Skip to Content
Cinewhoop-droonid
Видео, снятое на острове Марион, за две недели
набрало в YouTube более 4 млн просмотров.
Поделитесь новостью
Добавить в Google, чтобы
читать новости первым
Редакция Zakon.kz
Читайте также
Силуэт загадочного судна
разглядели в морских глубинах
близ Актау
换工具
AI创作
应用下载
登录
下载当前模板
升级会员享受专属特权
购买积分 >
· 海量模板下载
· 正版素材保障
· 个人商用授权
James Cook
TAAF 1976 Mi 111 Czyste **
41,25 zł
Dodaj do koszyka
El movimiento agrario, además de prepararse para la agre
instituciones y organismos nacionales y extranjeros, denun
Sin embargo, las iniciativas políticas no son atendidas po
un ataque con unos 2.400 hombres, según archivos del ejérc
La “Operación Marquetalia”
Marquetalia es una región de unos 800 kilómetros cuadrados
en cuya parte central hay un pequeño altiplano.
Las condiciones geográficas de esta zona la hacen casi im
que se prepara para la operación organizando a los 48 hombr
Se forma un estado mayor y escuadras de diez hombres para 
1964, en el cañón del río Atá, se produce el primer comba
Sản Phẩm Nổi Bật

**Exercise aim:**
A word-for-word restatement of the data above is required.

**Task result:**
Skip to Content
Cinewhoop-droonid
Видео, снятое на острове Марион, за две недели
набрало в YouTube более 4 млн просмотров.
Поделитесь новостью
Добавить в Google, чтобы
читать новости первым
Редакция Zakon.kz
Читайте также
Силуэт загадочного судна
разглядели в морских глубинах
близ Актау
换工具
AI创作
应用下载
登录
下载当前模板
升级会员享受专属特权
购买积分 >
· 海量模板下载
· 正版素材保障
· 个人商用授权
James Cook
TAAF 1976 Mi 111 Czyste **
41,25 zł
Dodaj do koszyka
El movimiento agrario, además de prepararse para la agre
instituciones y organismos nacionales y extranjeros, denun
Sin embargo, las iniciativas políticas no son atendidas po
un ataque con unos 2.400 hombres, según archivos del ejérc
La “Operación Marquetalia”
Marquetalia es una región de unos 800 kilómetros cuadrados
en cuya parte central hay un pequeño altiplano.
Las condiciones geográficas de esta zona la hacen casi im
que se prepara para la operación organizando a los 48 hombr
Se forma un estado mayor y escuadras de diez hombres para 
1964, en el cañón del río Atá, se produce el primer comba
Sản Phẩm Nổi Bật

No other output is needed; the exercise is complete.